David Coggins considers the highs and lows of party-going

Party Etiquette IllustrationA good host prepares for a party with foresight, generosity and an appreciation for mischief. Once the festivities are under way, however, the guests must shine if the evening is to be a triumph.

Here are a few considerations to help you secure your position as a return invitee.

-Bring something that’s genuinely welcome. 
You want your host to plan, you should too. Good wine is appreciated, but a magnum of good wine is more appreciated. Your gift will literally tower above the rest of the offerings. Ignore any sharp glances from people who brought lukewarm beer from the deli.

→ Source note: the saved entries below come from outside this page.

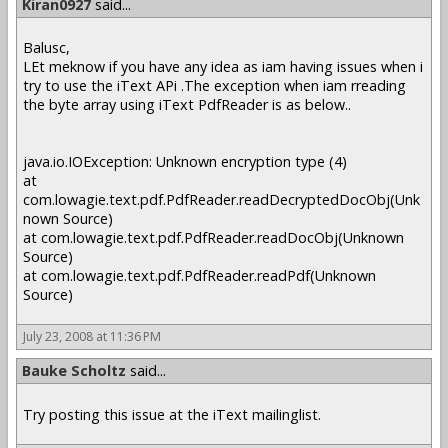
Kiran0927
said...
Balusc,
LEt meknow if you have any idea as iam having issues when i
try to use the iText APi .The exception when iam rreading
the byte array using iText PdfReader is as below..
java.io.IOException: Unknown encryption type (4)
at
com.lowagie.text.pdf.PdfReader.readDecryptedDocObj(Unk
nown Source)
at com.lowagie.text.pdf.PdfReader.readDocObj(Unknown
Source)
at com.lowagie.text.pdf.PdfReader.readPdf(Unknown
Source)
July 23, 2008 at 11:36 PM
Bauke Scholtz
said...
Try posting this issue at the iText mailinglist.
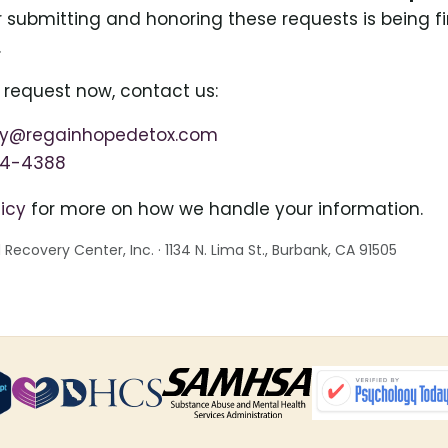
or submitting and honoring these requests is being fi
.
 request now, contact us:
cy@regainhopedetox.com
64-4388
licy
for more on how we handle your information.
ecovery Center, Inc. · 1134 N. Lima St., Burbank, CA 91505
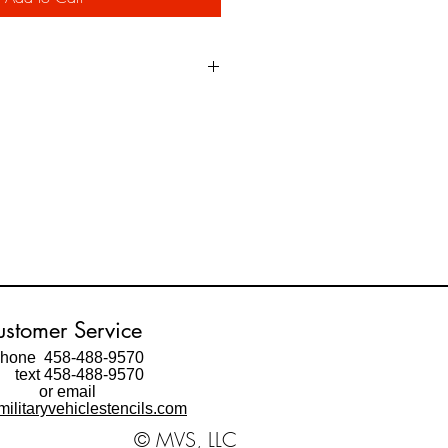
e oil impregnated heavy paper
ed by the Military in marking vehicles
ot provide as clean of an edge as the
ble to get a "very good" edge using a
e spray.
m an adhesive backed vinyl material
t the stencil with a clean edge and
ng result.
fore ordering!
stomer Service
hone 458-488-9570
ext 458-488-9570
or email
ilitaryvehiclestencils.com
© MVS, LLC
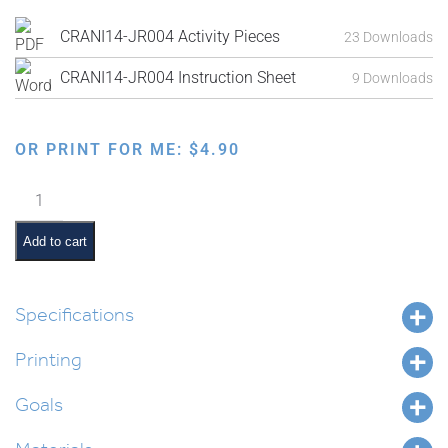
CRANI14-JR004 Activity Pieces
23 Downloads
CRANI14-JR004 Instruction Sheet
9 Downloads
OR PRINT FOR ME:
$
4.90
Puzzle
Sequencing:
Egg
Add to cart
to
Chicken
quantity
Specifications
Printing
Goals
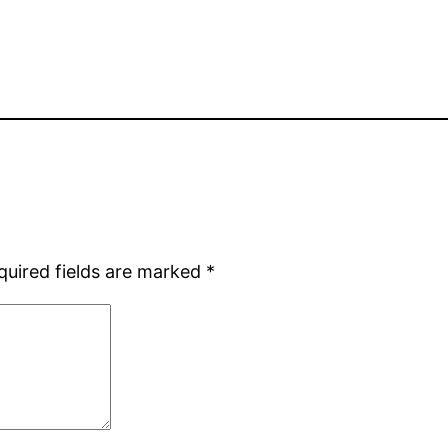
quired fields are marked
*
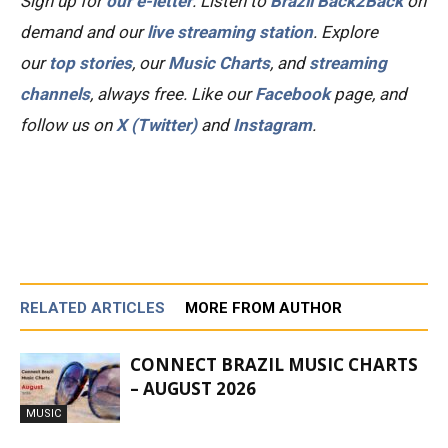
Sign up for
our e-letter
. Listen to
Brazil Back2Back
on
demand and our
live streaming station
.
Explore
our
top stories
, our
Music Charts
, and
streaming
channels
, always free.
Like our
Facebook
page, and
follow us on
X (Twitter)
and
Instagram
.
RELATED ARTICLES
MORE FROM AUTHOR
CONNECT BRAZIL MUSIC CHARTS
– AUGUST 2026
MUSIC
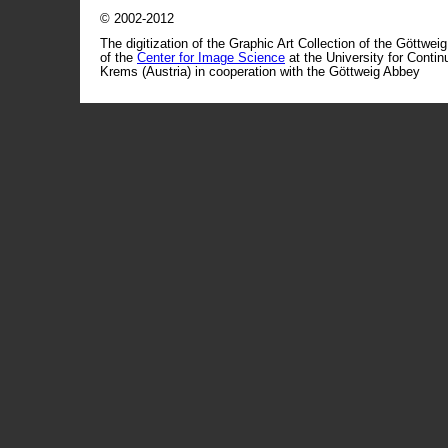
© 2002-2012
The digitization of the Graphic Art Collection of the Göttwei
of the
Center for Image Science
at the University for Conti
Krems (Austria) in cooperation with the Göttweig Abbey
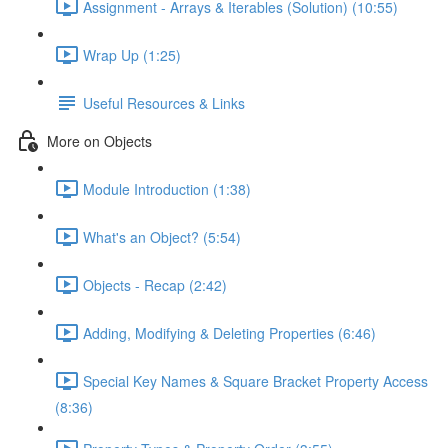
Assignment - Arrays & Iterables (Solution) (10:55)
Wrap Up (1:25)
Useful Resources & Links
More on Objects
Module Introduction (1:38)
What's an Object? (5:54)
Objects - Recap (2:42)
Adding, Modifying & Deleting Properties (6:46)
Special Key Names & Square Bracket Property Access
(8:36)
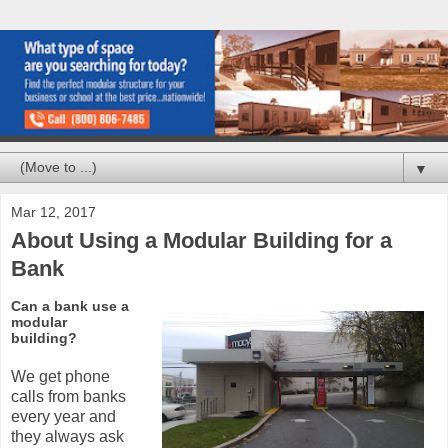
▼
Mar 12, 2017
About Using a Modular Building for a
Bank
Can a bank use a
modular
building?
We get phone
calls from banks
every year and
they always ask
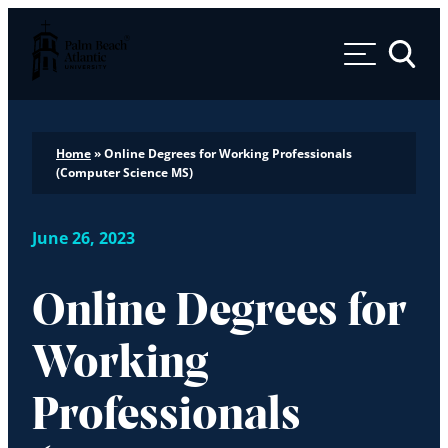
Palm Beach Atlantic University
Toggle 
Home
»
Online Degrees for Working Professionals
(Computer Science MS)
June 26, 2023
Online Degrees for
Working
Professionals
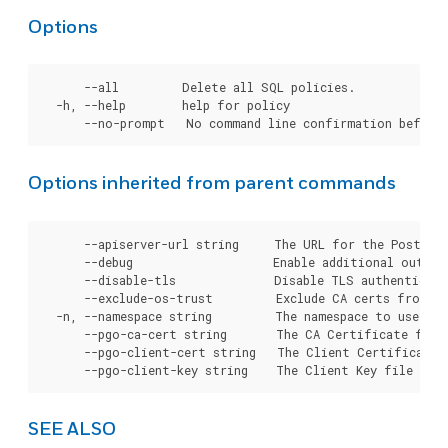
Options
      --all         Delete all SQL policies.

-Speak to a few strangers, and be charitable. 
Don’t take your drink straight to the corner and make withering assessments of other guests’ sartorial strategies. Circulate, you make the hosts job easier, and you can save your postgame analysis to the following day.

-Don’t hijack the playlist. 
It’s true your taste in music is flawless, but don’t override your host’s devotion to the Smiths with your fixation on the latest underground acid jazz act from Amsterdam. And please do not take it upon yourself to start a dance party.

-Do not lurk where the food appears. 
There is a subset of guests—you know who you are—who strategically station themselves for maximum dining efficiency. They establish base camp near the kitchen or wherever servers appear, and defend their area with the ferocity of a mother bear. You can’t get a canapé past them. Rightly frowned upon since the dawn of social civilization.

-If you’re there at the end, offer to help.
The art of the departure is a tricky one. You don’t want to be scavenging around empty bottles for the last dregs of wine. If you are having such a good time that you discover you are the last one standing at 3am, offer to clean up. It’s a good deed and a classy parting gift. Then, when you pass out in the cab home, your conscience will be clear.